It has been brought to my attention that I have a slight preoccupation with words. Not just words as, well, words, but using the correct word to describe something. More than once I have corrected my therapist when he used the 'wrong' word. Most of the time it has to do with feelings. See, I don't do feelings well. I don't like them, I don't describe them very well (at least not the same as others do) and I don't experience them nearly as often as I have been lead to believe is 'Normal'. And so, I suppose, yes, I am particular about my word choice, especially in that context.

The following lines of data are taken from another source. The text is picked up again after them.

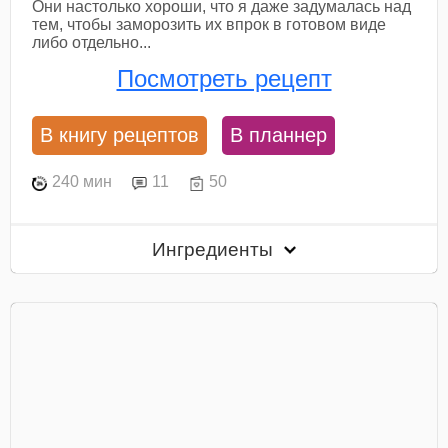
Они настолько хороши, что я даже задумалась над
тем, чтобы заморозить их впрок в готовом виде
либо отдельно...
Посмотреть рецепт
В книгу рецептов
В планнер
240 мин
11
50
Ингредиенты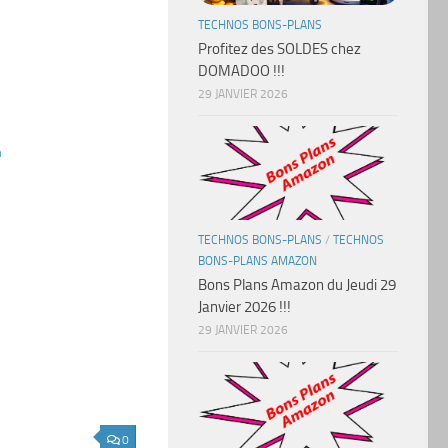
TECHNOS BONS-PLANS
Profitez des SOLDES chez
DOMADOO !!!
29 JANVIER 2026
m
TECHNOS BONS-PLANS
/
TECHNOS
BONS-PLANS AMAZON
Bons Plans Amazon du Jeudi 29
Janvier 2026 !!!
29 JANVIER 2026
0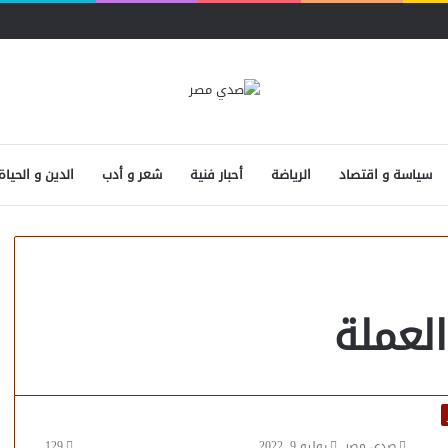
سياسة و اقتصاد
الرياضة
أحبار فنية
شعر و أدب
الدين و الحياة
لعملة
صدى مصر
يوليو 9, 2022
129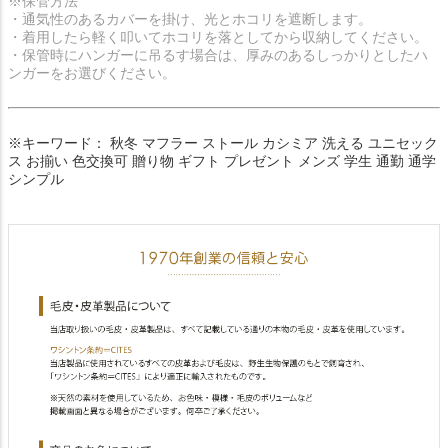
※保管方法
・通気性のあるカバーを掛け、光とホコリを遮断します。
・着用したら軽く叩いてホコリを落としてから収納してください。
・保管時にハンガーに吊るす場合は、厚みのあるしっかりとしたハ
ンガーをお選びください。
※キーワード： 秋冬 マフラー ストール カシミア 洗える ユニセック
ス お揃い 色交換可 贈り物 ギフト プレゼント メンズ 学生 通勤 通学
シンプル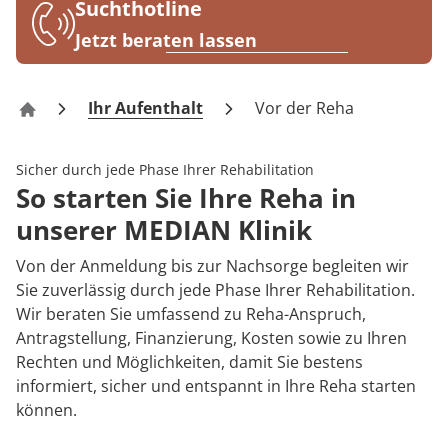
Rheumatologie
Suchthotline
Karriere
Jetzt beraten lassen
Ihr Aufenthalt
Vor der Reha
Klinik Am Waldsee
Sicher durch jede Phase Ihrer Rehabilitation
So starten Sie Ihre Reha in
unserer MEDIAN Klinik
Von der Anmeldung bis zur Nachsorge begleiten wir
Sie zuverlässig durch jede Phase Ihrer Rehabilitation.
Wir beraten Sie umfassend zu Reha-Anspruch,
Antragstellung, Finanzierung, Kosten sowie zu Ihren
Rechten und Möglichkeiten, damit Sie bestens
informiert, sicher und entspannt in Ihre Reha starten
können.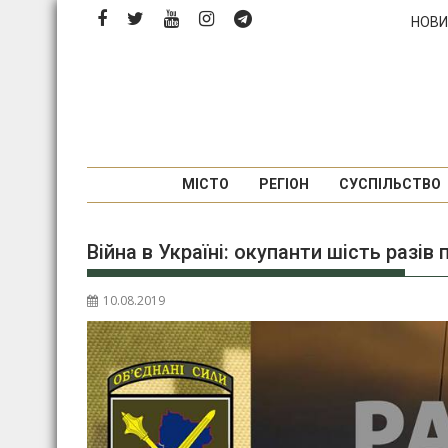
Перейти
НОВИ
до
вмісту
МІСТО
РЕГІОН
СУСПІЛЬСТВО
Війна в Україні: окупанти шість раз
10.08.2019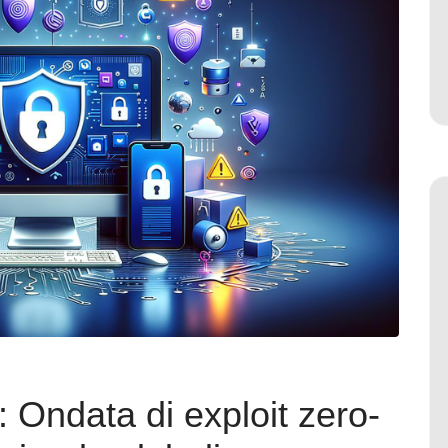
: Ondata di exploit zero-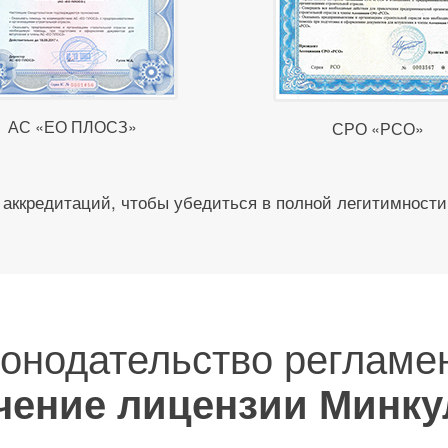
АС «ЕО ПЛОСЗ»
СРО «РСО»
аккредитаций, чтобы убедиться в полной легитимности
конодательство регламе
чение лицензии Минку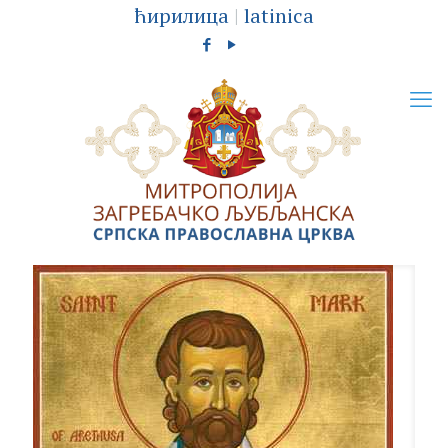
ћирилица
|
latinica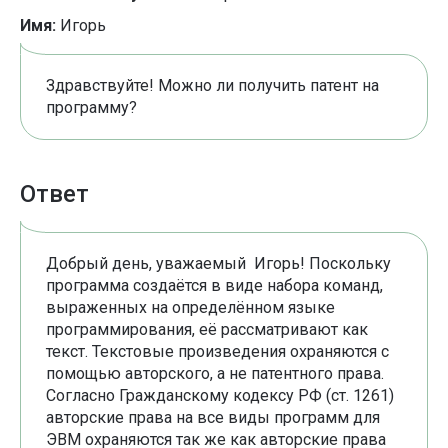
Имя:
Игорь
Здравствуйте! Можно ли получить патент на
программу?
Ответ
Добрый день, уважаемый Игорь! Поскольку
программа создаётся в виде набора команд,
выраженных на определённом языке
программирования, её рассматривают как
текст. Текстовые произведения охраняются с
помощью авторского, а не патентного права.
Согласно Гражданскому кодексу РФ (ст. 1261)
авторские права на все виды программ для
ЭВМ охраняются так же как авторские права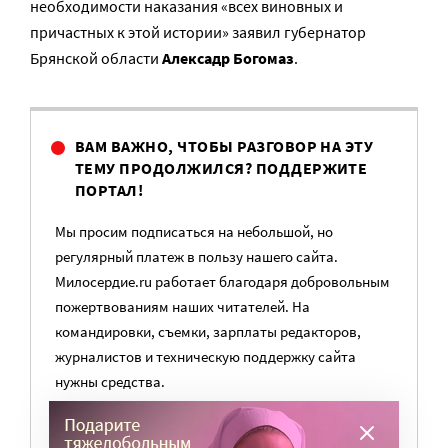
необходимости наказания «всех виновных и
причастных к этой истории» заявил губернатор
Брянской области
Алексадр Богомаз
.
ВАМ ВАЖНО, ЧТОБЫ РАЗГОВОР НА ЭТУ
ТЕМУ ПРОДОЛЖИЛСЯ? ПОДДЕРЖИТЕ
ПОРТАЛ!
Мы просим подписаться на небольшой, но
регулярный платеж в пользу нашего сайта.
Милосердие.ru работает благодаря добровольным
пожертвованиям наших читателей. На
командировки, съемки, зарплаты редакторов,
журналистов и техническую поддержку сайта
нужны средства.
ПОМОЧЬ ПОРТАЛУ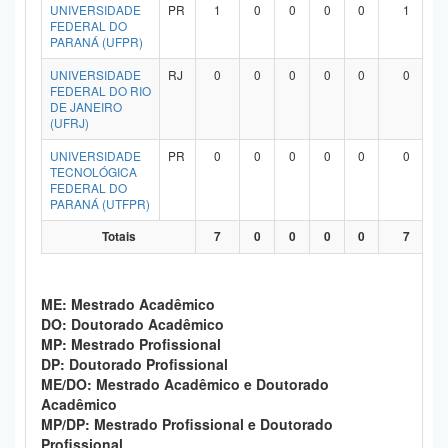
UNIVERSIDADE
PR
1
0
0
0
0
1
FEDERAL DO
PARANÁ (UFPR)
UNIVERSIDADE
RJ
0
0
0
0
0
0
FEDERAL DO RIO
DE JANEIRO
(UFRJ)
UNIVERSIDADE
PR
0
0
0
0
0
0
TECNOLÓGICA
FEDERAL DO
PARANÁ (UTFPR)
Totais
7
0
0
0
0
7
ME: Mestrado Acadêmico
DO: Doutorado Acadêmico
MP: Mestrado Profissional
DP: Doutorado Profissional
ME/DO: Mestrado Acadêmico e Doutorado
Acadêmico
MP/DP: Mestrado Profissional e Doutorado
Profissional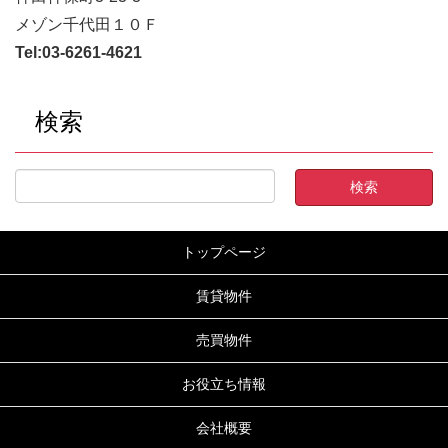
メゾン千代田１０Ｆ
Tel:
03-6261-4621
検索
トップページ
賃貸物件
売買物件
お役立ち情報
会社概要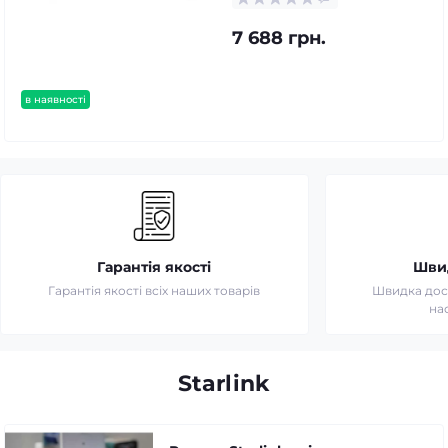
7 688 грн.
в наявності
Гарантія якості
Шви
Гарантія якості всіх наших товарів
Швидка дост
на
Starlink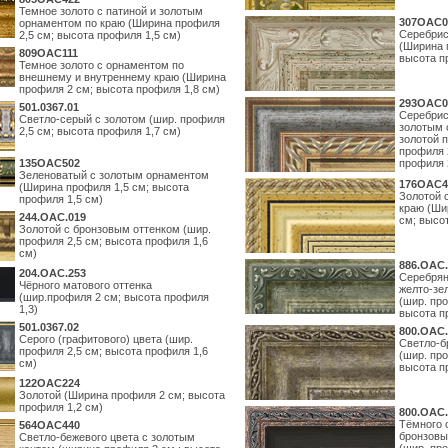
Темное золото с патиной и золотым
307OAC0
орнаментом по краю (Ширина профиля
Серебрис
2,5 см; высота профиля 1,5 см)
(Ширина 
809OAC111
высота п
Темное золото с орнаментом по
внешнему и внутреннему краю (Ширина
профиля 2 см; высота профиля 1,8 см)
293OAC0
501.0367.01
Серебрис
Светло-серый с золотом (шир. профиля
золотым 
2,5 см; высота профиля 1,7 см)
золотой 
профиля 
135OAC502
профиля 
Зеленоватый с золотым орнаментом
176OAC4
(Ширина профиля 1,5 см; высота
Золотой 
профиля 1,5 см)
краю (Ши
244.ОАС.019
см; высо
Золотой с бронзовым оттенком (шир.
профиля 2,5 см; высота профиля 1,6
см)
886.ОАС.
204.OAC.253
Серебрян
Чёрного матового оттенка
желто-зе
(шир.профиля 2 см; высота профиля
(шир. про
1,3)
высота п
501.0367.02
800.ОАС.
Серого (графитового) цвета (шир.
Светло-б
профиля 2,5 см; высота профиля 1,6
(шир. про
см)
высота п
122OAC224
Золотой (Ширина профиля 2 см; высота
профиля 1,2 см)
800.ОАС.
Тёмного 
564ОАС440
бронзовы
Светло-бежевого цвета с золотым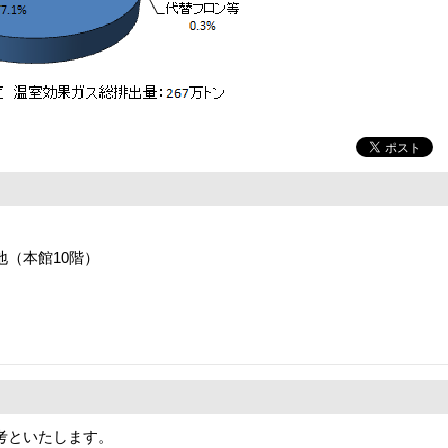
番地（本館10階）
考といたします。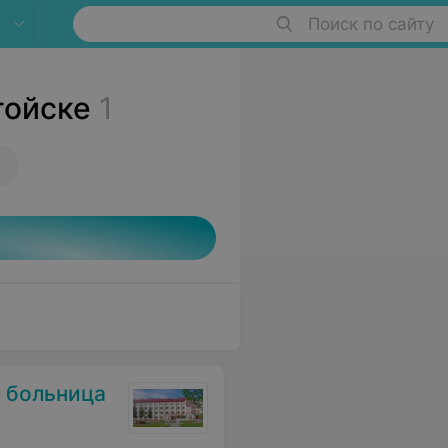
Поиск по сайту
гойске
1
 больница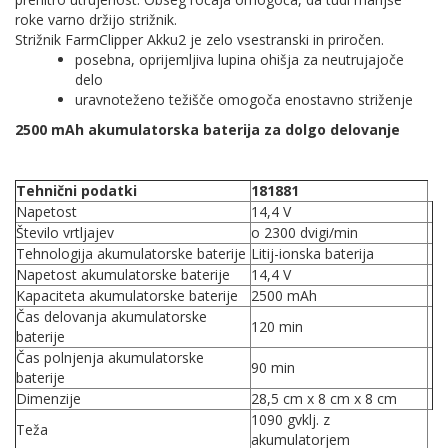
roke varno držijo strižnik.
Strižnik FarmClipper Akku2 je zelo vsestranski in priročen.
posebna, oprijemljiva lupina ohišja za neutrujajoče
delo
uravnoteženo težišče omogoča enostavno striženje
2500 mAh akumulatorska baterija za dolgo delovanje
Tehnični podatki
181881
Napetost
14,4 V
Število vrtljajev
o 2300 dvigi/min
Tehnologija akumulatorske baterije
Litij-ionska baterija
Napetost akumulatorske baterije
14,4 V
Kapaciteta akumulatorske baterije
2500 mAh
Čas delovanja akumulatorske
120 min
baterije
Čas polnjenja akumulatorske
90 min
baterije
Dimenzije
28,5 cm x 8 cm x 8 cm
1090 gvklj. z
Teža
akumulatorjem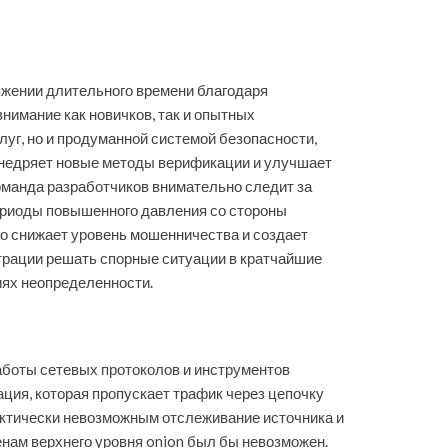
яжении длительного времени благодаря
нимание как новичков, так и опытных
уг, но и продуманной системой безопасности,
 внедряет новые методы верификации и улучшает
Команда разработчиков внимательно следит за
периоды повышенного давления со стороны
то снижает уровень мошенничества и создает
трации решать спорные ситуации в кратчайшие
иях неопределенности.
аботы сетевых протоколов и инструментов
ия, которая пропускает трафик через цепочку
актически невозможным отслеживание источника и
енам верхнего уровня onion был бы невозможен.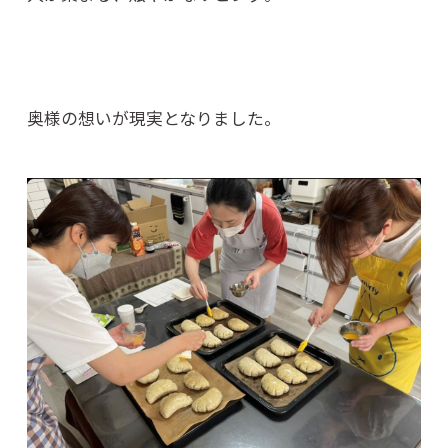
奥様の想いが現実となりました。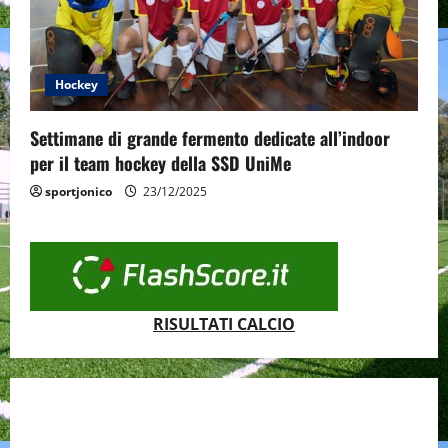
Hockey
Settimane di grande fermento dedicate all’indoor
per il team hockey della SSD UniMe
sportjonico
23/12/2025
RISULTATI CALCIO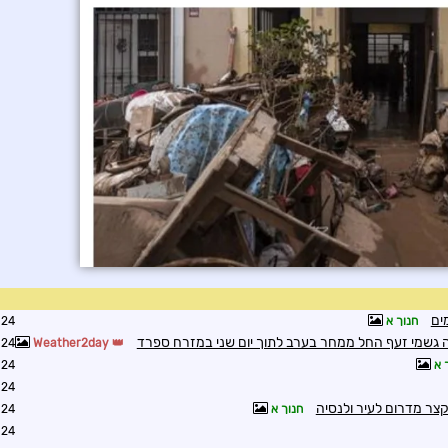
ים
חנוך א
3:03
3:54
Weather2day
 א
2:22
2:32
חנוך א
8:02
8:04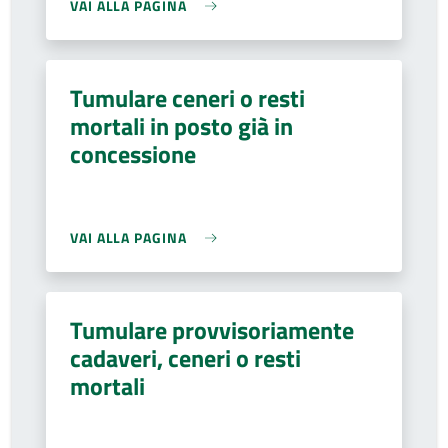
VAI ALLA PAGINA
Tumulare ceneri o resti
mortali in posto già in
concessione
VAI ALLA PAGINA
Tumulare provvisoriamente
cadaveri, ceneri o resti
mortali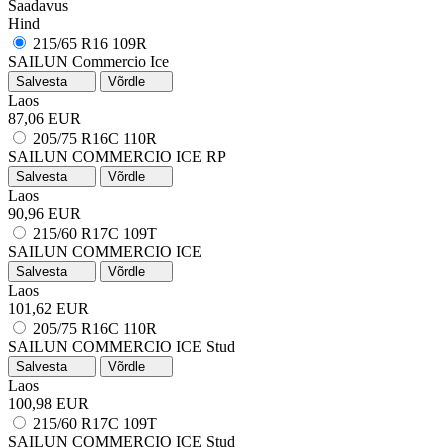
Saadavus
Hind
215/65 R16 109R
SAILUN Commercio Ice
Salvesta
Võrdle
Laos
87,06 EUR
205/75 R16C 110R
SAILUN COMMERCIO ICE
RP
Salvesta
Võrdle
Laos
90,96 EUR
215/60 R17C 109T
SAILUN COMMERCIO ICE
Salvesta
Võrdle
Laos
101,62 EUR
205/75 R16C 110R
SAILUN COMMERCIO ICE
Stud
Salvesta
Võrdle
Laos
100,98 EUR
215/60 R17C 109T
SAILUN COMMERCIO ICE
Stud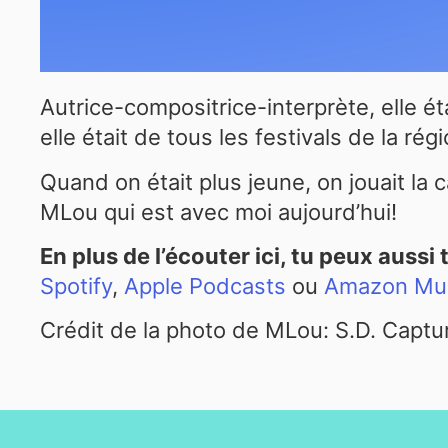
Autrice-compositrice-interprète, elle é
elle était de tous les festivals de la ré
Quand on était plus jeune, on jouait la 
MLou qui est avec moi aujourd’hui!
En plus de l’écouter ici, tu peux aussi
Spotify
,
Apple Podcasts
ou
Amazon Mu
Crédit de la photo de MLou: S.D. Captu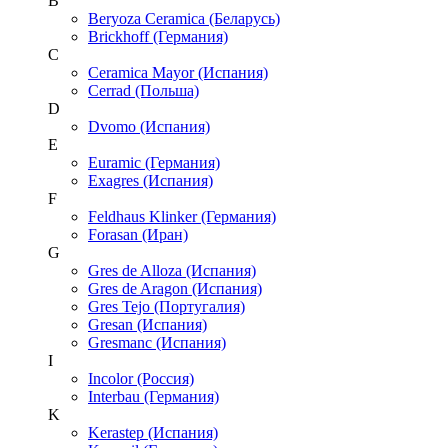
B
Beryoza Ceramica (Беларусь)
Brickhoff (Германия)
C
Ceramica Mayor (Испания)
Cerrad (Польша)
D
Dvomo (Испания)
E
Euramic (Германия)
Exagres (Испания)
F
Feldhaus Klinker (Германия)
Forasan (Иран)
G
Gres de Alloza (Испания)
Gres de Aragon (Испания)
Gres Tejo (Португалия)
Gresan (Испания)
Gresmanc (Испания)
I
Incolor (Россия)
Interbau (Германия)
K
Kerastep (Испания)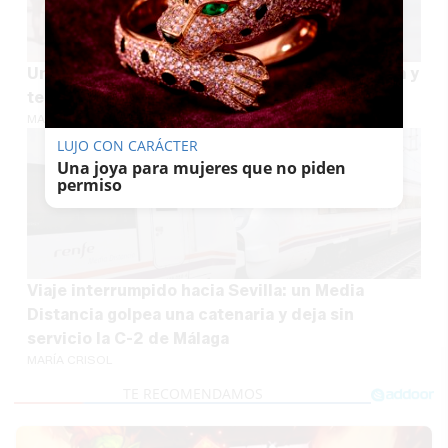
Un enorme pez sigue a un bañista hasta la orilla y
termina varado en una playa de Málaga
MARÍA CRISOL
LUJO CON CARÁCTER
Una joya para mujeres que no piden
permiso
Viaje interrumpido hacia Sevilla: un Media
Distancia golpea una catenaria y deja sin
servicio la C-2 de Málaga
MARÍA CRISOL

I had a meds appointment this morning. As I noted in my last blog the Wellbutrin that has been added to my daily medication has succeded in making the urges to cut and thoughts of suicide much less noticible, however it has also left me feeling flat, colorless, lifeless. I told him that. That is, I told him that it makes me feel 'flat'. He looked at me and said 'You feel empty?'. Since when did flat and empty mean the same thing? The cup is empty, the table is flat. It's not rocket science people. I am very careful when I pick my words especially in therapy or at a doctors appointment. What I say is what I really mean. I use a specific word because that is what it is to me. Disgust does not mean I find something 'icky'(yes, I have actually had that suggested). Lousy is worse than Out of Sorts but not as bad as Awful. And Flat is not Empty.
3 comments:
I once described that flat feeling as like walking around the world and everything is in black and white and drawn no cardboard. Like people you pass are just cutouts, each one looking remarkably similar to the last. There's a lack of contrast, of beauty, of any depth to the world. The world has no meaning or purpose any more, it just...exists.
That something like how you have felt?
~Shiv
No, though that's a good discription. But it's not the world that seems flat, it's me. Flat, colorless... Everything is muted, a ghost of what it used to be. I'm just... Flat. *shrug* But good lord, where did he get 'empty' from 'flat'?
Psychiatrists have a tendency, I've found, to conflate meaning. We have to fit into their neat little diagnostic categories somehow, so they often shoe-horn our experiences/states to make them fit. It irritates me as well but then I've been accused of pedantry on more than one occasion. On the bright side, at least you've probably established that your feelings are not open to wide interpretation, which can be a blessing.